Consigne écrite 1
Affichez chaque ligne des enregistrements où figure le mot « Which ».

Madame la présidente, monsieur le secrétaire d’État, mes chers collègues, je remercie tout d’abord Brigitte Gonthier-Maurin d’avoir déposé, avec ses collègues du groupe CRC, cette proposition de résolution européenne sur la reconnaissance de l’enseignement supérieur comme un investissement nécessaire à l’avenir.
Le comité STRANES, dont je fais partie, qui a conduit des travaux de réflexion, de comparaison et d’évaluation très fructueux avec la communauté universitaire, avec les leaders d’opinion et les partenaires européens, avait conclu que les dépenses d’enseignement supérieur et de recherche n’étaient pas des charges, mais bien des investissements.
La proposition de résolution européenne reprend la proposition 36 du rapport de la stratégie nationale pour l’enseignement supérieur prévue par la loi du 22 juillet 2013 relative à l’enseignement supérieur et à la recherche. Ce rapport a été remis le 8 septembre 2015 au Président de la République, qui en a fait la ligne de conduite de son gouvernement. Le Conseil national de l’enseignement supérieur et de la recherche a validé la stratégie retenue à une très large majorité, ce qui mérite d’être souligné s’agissant de cette instance un peu difficile…
Le 4 mai dernier, à la demande de mon groupe, nous avons débattu de la STRANES en votre présence, monsieur le secrétaire d’État. Considérant que la constance est une qualité dans la responsabilité politique, je soutiens cette proposition de résolution, avec l’espoir de vous convaincre de faire de même, chers collègues.
Lors de ce débat du 4 mai, la majorité sénatoriale avait exprimé son mépris pour une stratégie qualifiée de « démagogique », expliquant par exemple qu’il était « complètement impossible » de supprimer la sélection entre les deux années de master, cette proposition 15 de la STRANES n’apparaissant pour elle que comme une « préconisation pour flatter certains syndicats étudiants ».

Données enregistrées
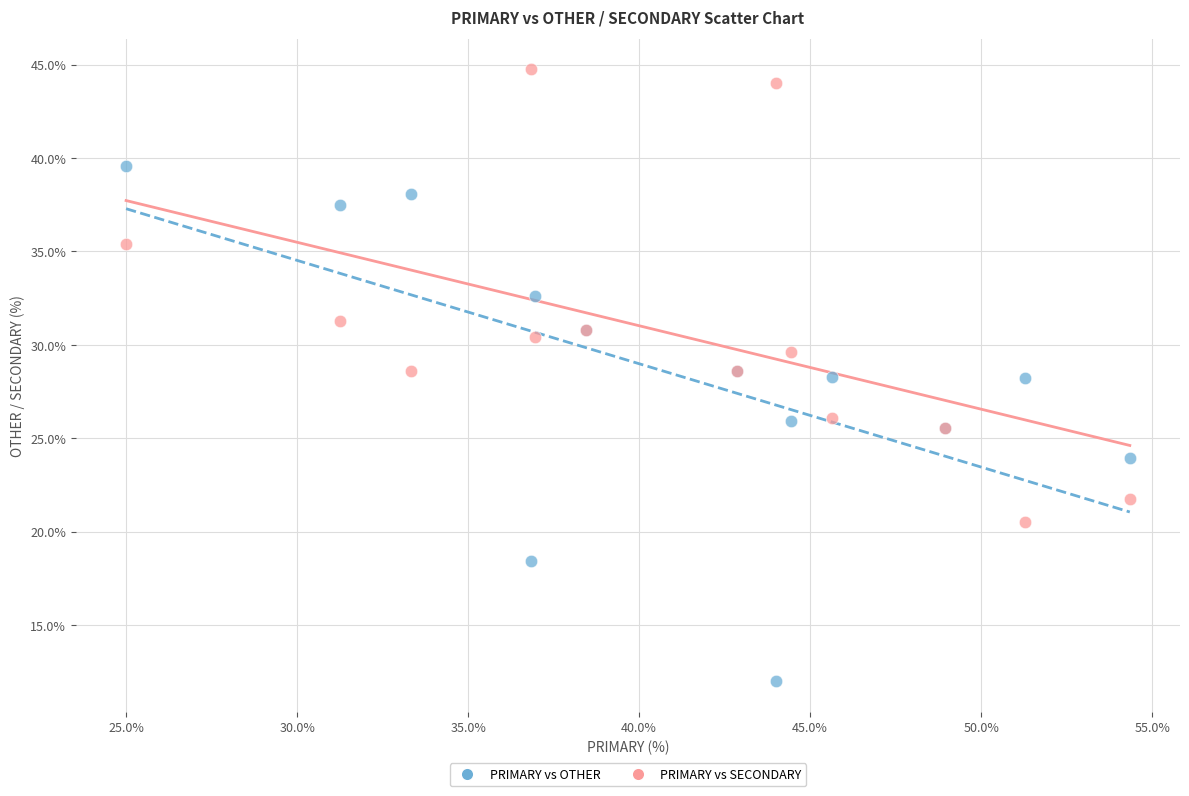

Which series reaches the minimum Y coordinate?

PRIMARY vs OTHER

---

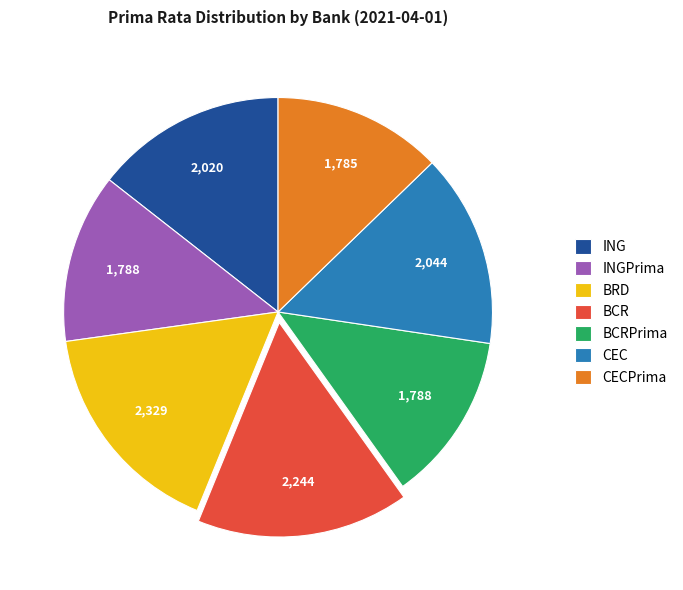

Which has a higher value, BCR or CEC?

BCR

==

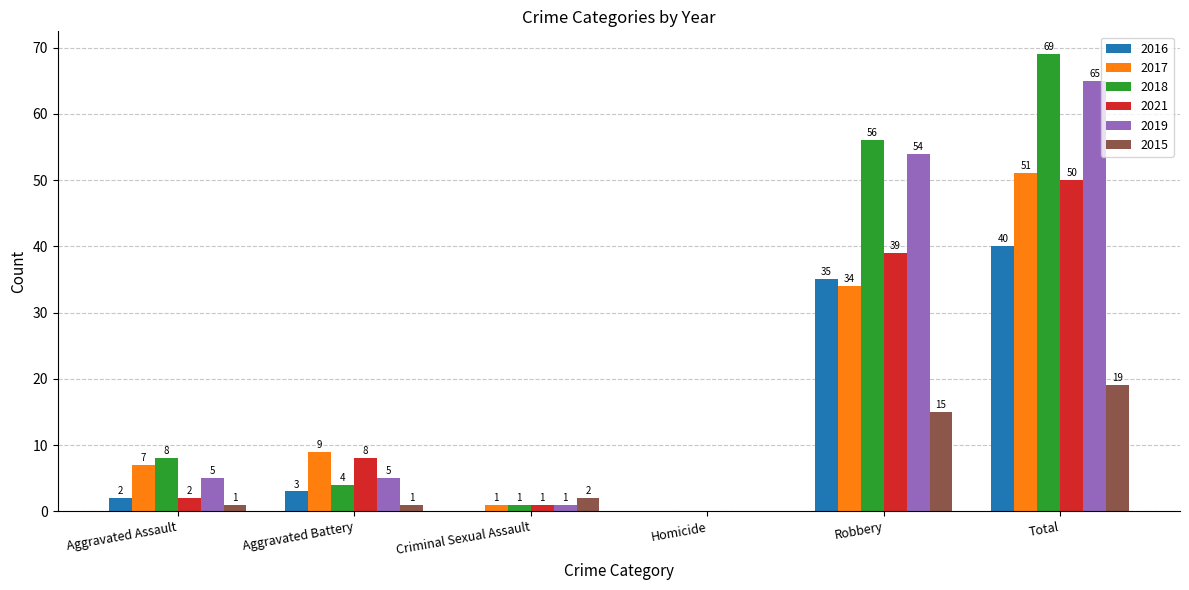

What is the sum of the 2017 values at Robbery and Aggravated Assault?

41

Consigne écrite 2
Mettez à jour le texte sur l’enseignement supérieur : recopiez le passage commençant par « Madame la présidente, monsieur » et allant jusqu’à « bien des investissements. », en remplaçant « fructueux » par « féconds ».

Réponse 1
Which series reaches the minimum Y coordinate?
Which has a higher value, BCR or CEC?

Réponse 2
Madame la présidente, monsieur le secrétaire d’État, mes chers collègues, je remercie tout d’abord Brigitte Gonthier-Maurin d’avoir déposé, avec ses collègues du groupe CRC, cette proposition de résolution européenne sur la reconnaissance de l’enseignement supérieur comme un investissement nécessaire à l’avenir.
Le comité STRANES, dont je fais partie, qui a conduit des travaux de réflexion, de comparaison et d’évaluation très féconds avec la communauté universitaire, avec les leaders d’opinion et les partenaires européens, avait conclu que les dépenses d’enseignement supérieur et de recherche n’étaient pas des charges, mais bien des investissements.